When, on that morning, India strolled past the jeep parked on the edge of the yard, she was surprised to find Odessa sitting inside, wearing her dark glasses and her straw sun hat.
“Why are you going?” asked India of the black woman. “Do you have shopping to do?”
Odessa shook her head.
“Why, then?” persisted India, when it appeared that Odessa had no intention of answering her question.
“Ask Mr. Dauphin,” hissed Odessa, and nodded in the direction of the Savage house. Dauphin was coming out the back door.
“You ready?” he called to Odessa, and she raised a hand in acknowledgment.
When he came nearer, he said to India, “You sure you don’t want to go? Aren’t you getting tired of this place? Beldame’s not as exciting as New York City, and I know it for a fact!”
“Why are you taking Odessa?” asked India.
Dauphin—who seemed dark and unfamiliar because of the suit that he wore—paused before climbing into the jeep. “She’s gone sweep out the mausoleum. Mama was buried a month ago today.”
Embarrassed that she had forced Dauphin to admit to this piece of filial piety, India asked: “You’re coming back tonight, aren’t you?”
“I ought to be through at the lawyer’s by four,” said Dauphin, “but don’t ya’ll count on us for supper. We’re probably gone stop on the way.”
Big Barbara and Luker appeared on the verandah
and waved good-bye as Dauphin started the jeep. “Wait!” cried India, “can you do me a favor in Mobile?”
Dauphin smiled. “What you want me to get you, India?
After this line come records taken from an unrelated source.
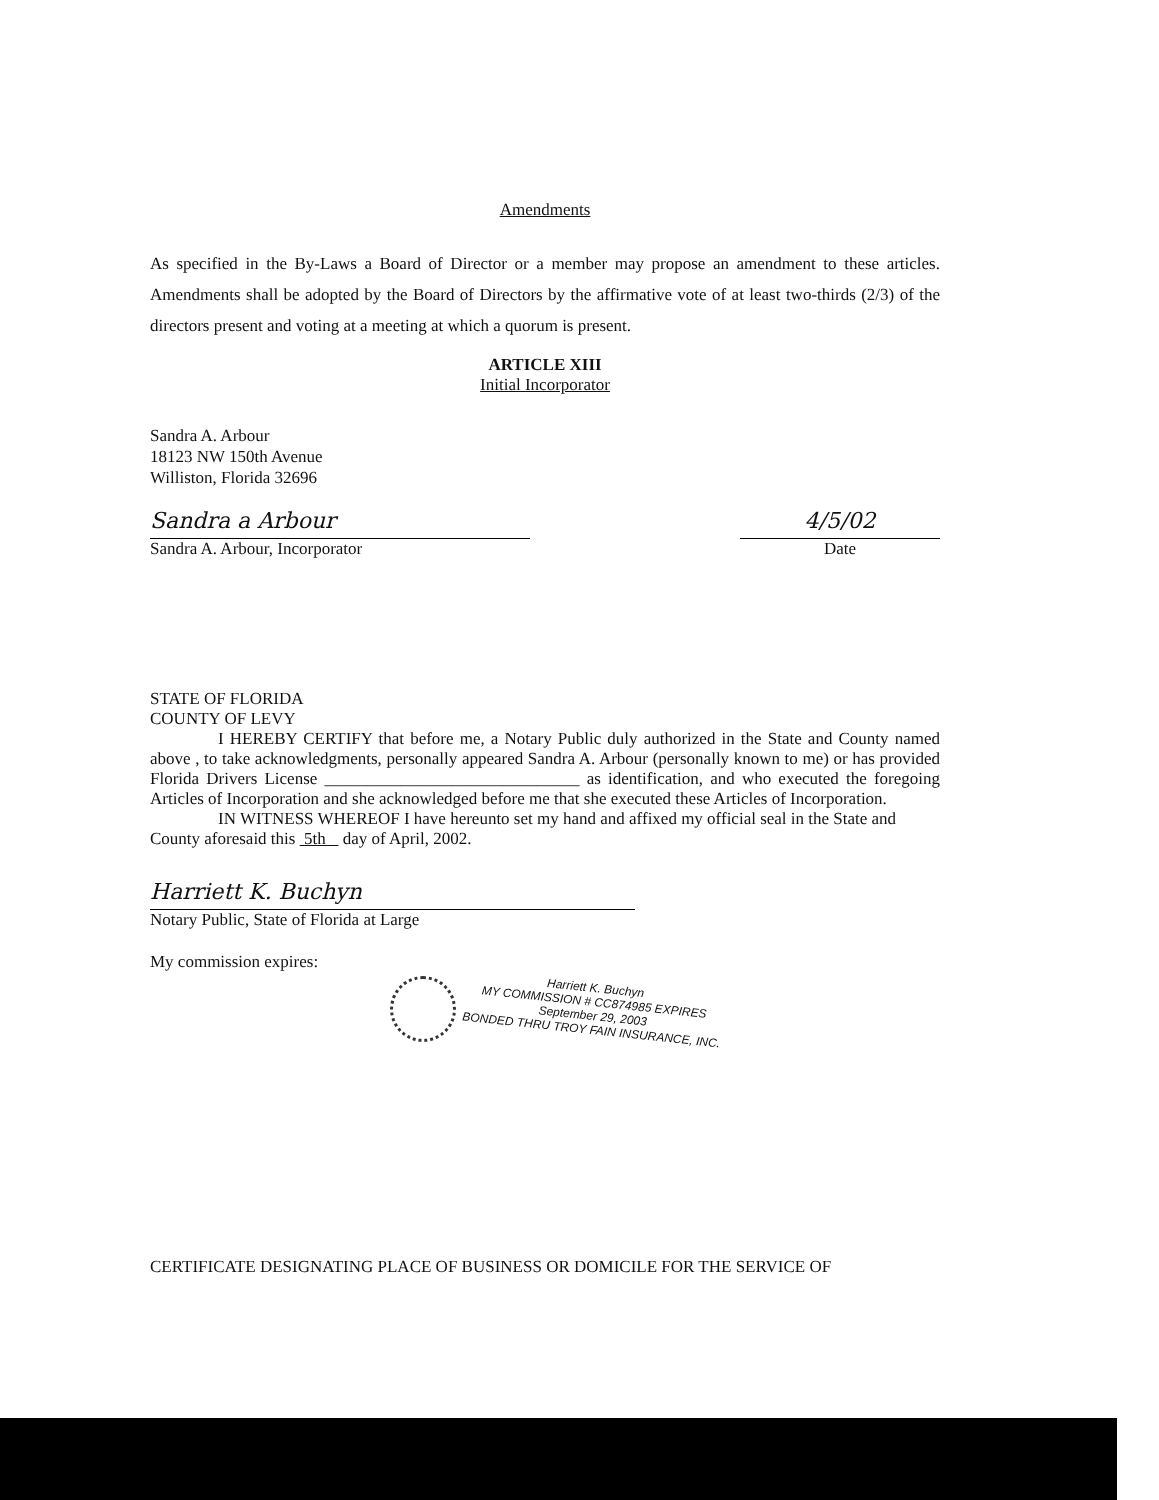Amendments
As specified in the By-Laws a Board of Director or a member may propose an amendment to these articles. Amendments shall be adopted by the Board of Directors by the affirmative vote of at least two-thirds (2/3) of the directors present and voting at a meeting at which a quorum is present.
ARTICLE XIII
Initial Incorporator
Sandra A. Arbour
18123 NW 150th Avenue
Williston, Florida 32696
Sandra a Arbour
Sandra A. Arbour, Incorporator
4/5/02
Date
STATE OF FLORIDA
COUNTY OF LEVY
I HEREBY CERTIFY that before me, a Notary Public duly authorized in the State and County named above , to take acknowledgments, personally appeared Sandra A. Arbour (personally known to me) or has provided Florida Drivers License ______________________________ as identification, and who executed the foregoing Articles of Incorporation and she acknowledged before me that she executed these Articles of Incorporation.
IN WITNESS WHEREOF I have hereunto set my hand and affixed my official seal in the State and County aforesaid this 5th day of April, 2002.
Harriett K. Buchyn
Notary Public, State of Florida at Large
My commission expires:
Harriett K. Buchyn
MY COMMISSION # CC874985 EXPIRES
September 29, 2003
BONDED THRU TROY FAIN INSURANCE, INC.
CERTIFICATE DESIGNATING PLACE OF BUSINESS OR DOMICILE FOR THE SERVICE OF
You want me to bring you a postcard of a traffic jam?”
“No,” she said, “if you can wait a second, I’ll be right back.”
Dauphin nodded, and India ran into the house. A few minutes later she reappeared and handed Dauphin two small gray plastic canisters. “It’s film,” she said, “and I’ve got my name on it and everything. Could you take it somewhere and have it developed?”
“’Course,” replied Dauphin, “but it probably won’t be ready by the time we head back.”
“That’s all right, I’ll pick it up next week.”
He nodded, pocketed the canisters and drove off, blowing the horn in farewell.
Luker said to his daughter at lunch: “You ought not send good film out to some commercial place. They always scratch it. It could have waited until we got back to New York, and I would have done it right.”
“Those were the pictures I took of the third house,” said India. “You’re the one I wouldn’t trust with that film.”
Luker laughed.
Mobile was nearly a two hours’ drive from Beldame; Dauphin and Odessa pulled up into the driveway of the Small House just before noon. Odessa, who had no liking for the two maids employed by Leigh, had looked forward to disturbing them in their well-paid indolence there, but Dauphin had insisted that he call from outside the city and prepare them for his arrival. He would not even allow them to fix him lunch, but stopped at a fried chicken franchise and bought something for himself and Odessa.
The two maids declared themselves happy to see him again, though in lackluster voices and with drooping shoulders that only a man so willingly deceived as Dauphin would have thought sincere. They turned over to him three shoe boxes filled with mail and a peach crate they had filled with catalogs that had arrived for Leigh. Dauphin and Odessa sat at opposite ends of the long table and ate their chicken. Then an inspection tour of the Great House reassured them that all was in order there.